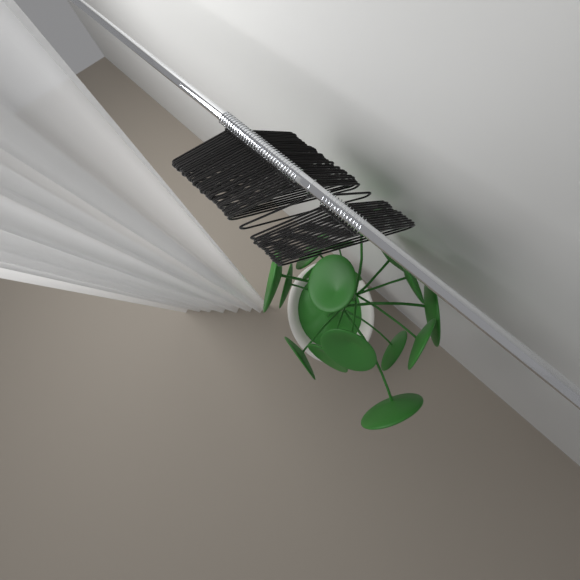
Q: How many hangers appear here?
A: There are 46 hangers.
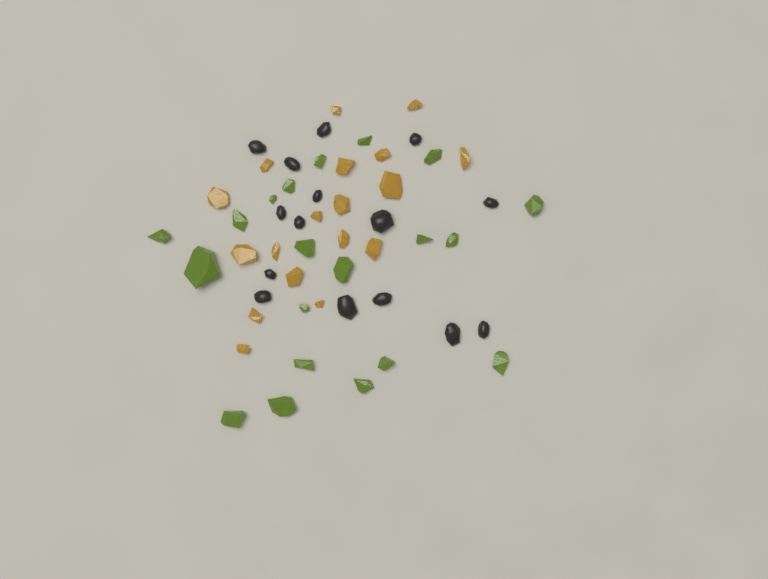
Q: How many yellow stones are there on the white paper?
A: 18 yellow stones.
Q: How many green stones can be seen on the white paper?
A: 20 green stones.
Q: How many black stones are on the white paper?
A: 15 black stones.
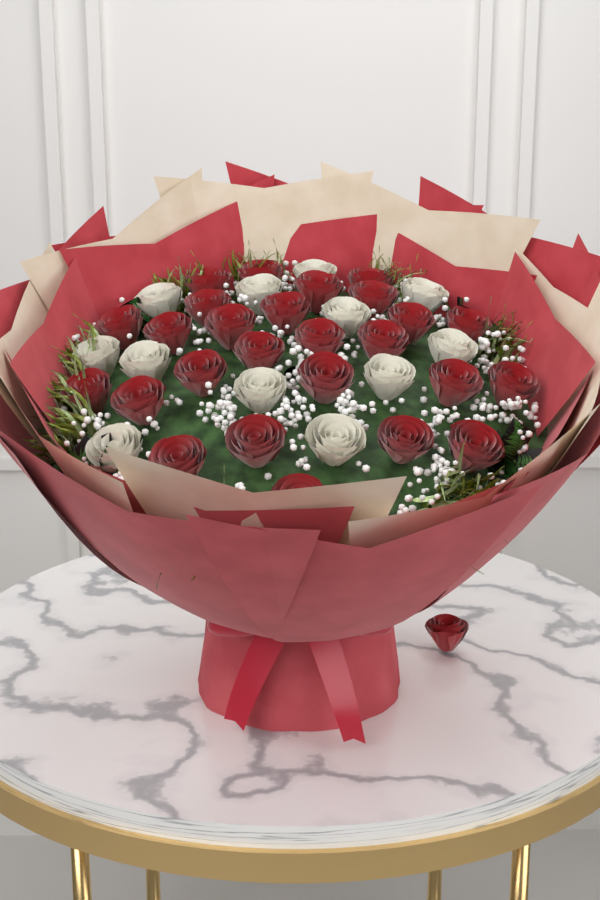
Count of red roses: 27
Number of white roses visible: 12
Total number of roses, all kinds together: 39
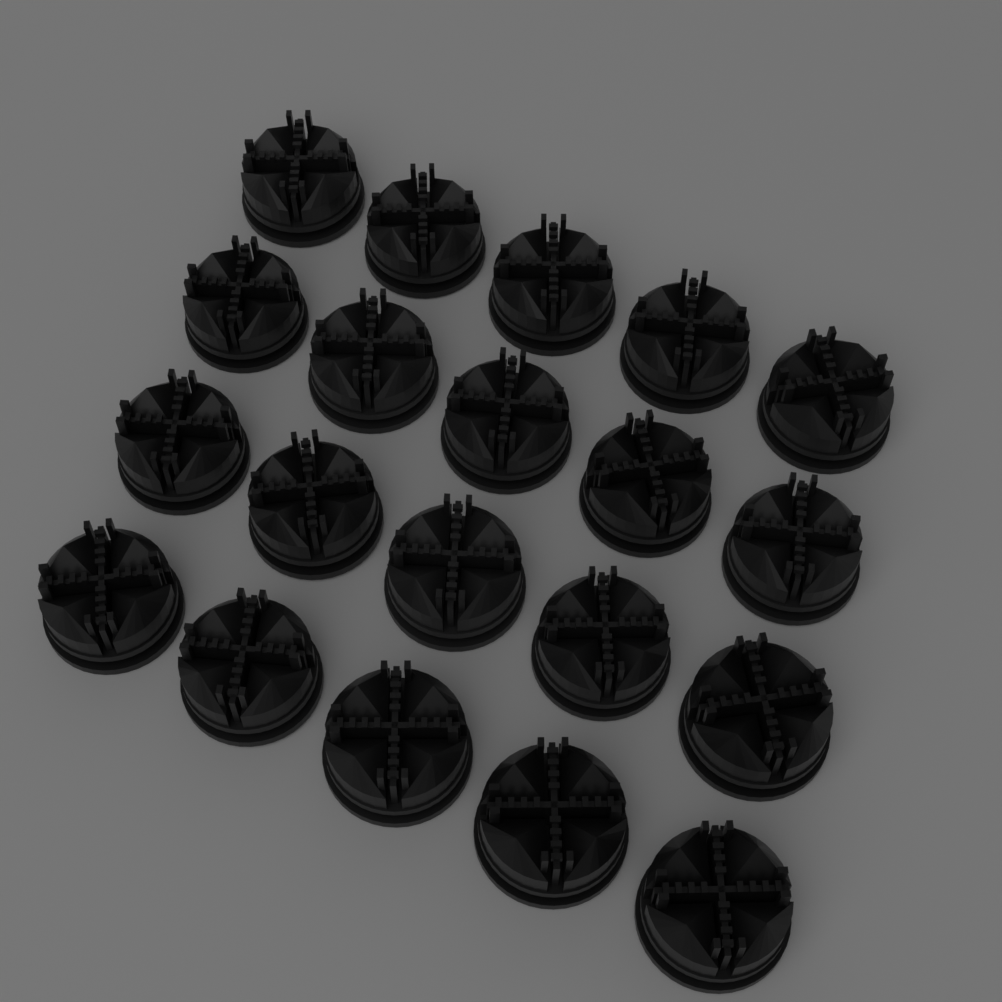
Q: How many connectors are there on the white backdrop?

────────

[WHAT IS BEING ASKED] Can you write out all of the items above again with each "white paper" swapped for "blank sheet", keeping everything else unchanged and leaving out the pictures?

[ANSWER TO THE TASK]
Q: How many hangers appear here?
A: There are 46 hangers.
Q: How many yellow stones are there on the blank sheet?
A: 18 yellow stones.
Q: How many green stones can be seen on the blank sheet?
A: 20 green stones.
Q: How many black stones are on the blank sheet?
A: 15 black stones.
Count of red roses: 27
Number of white roses visible: 12
Total number of roses, all kinds together: 39
Q: How many connectors are there on the white backdrop?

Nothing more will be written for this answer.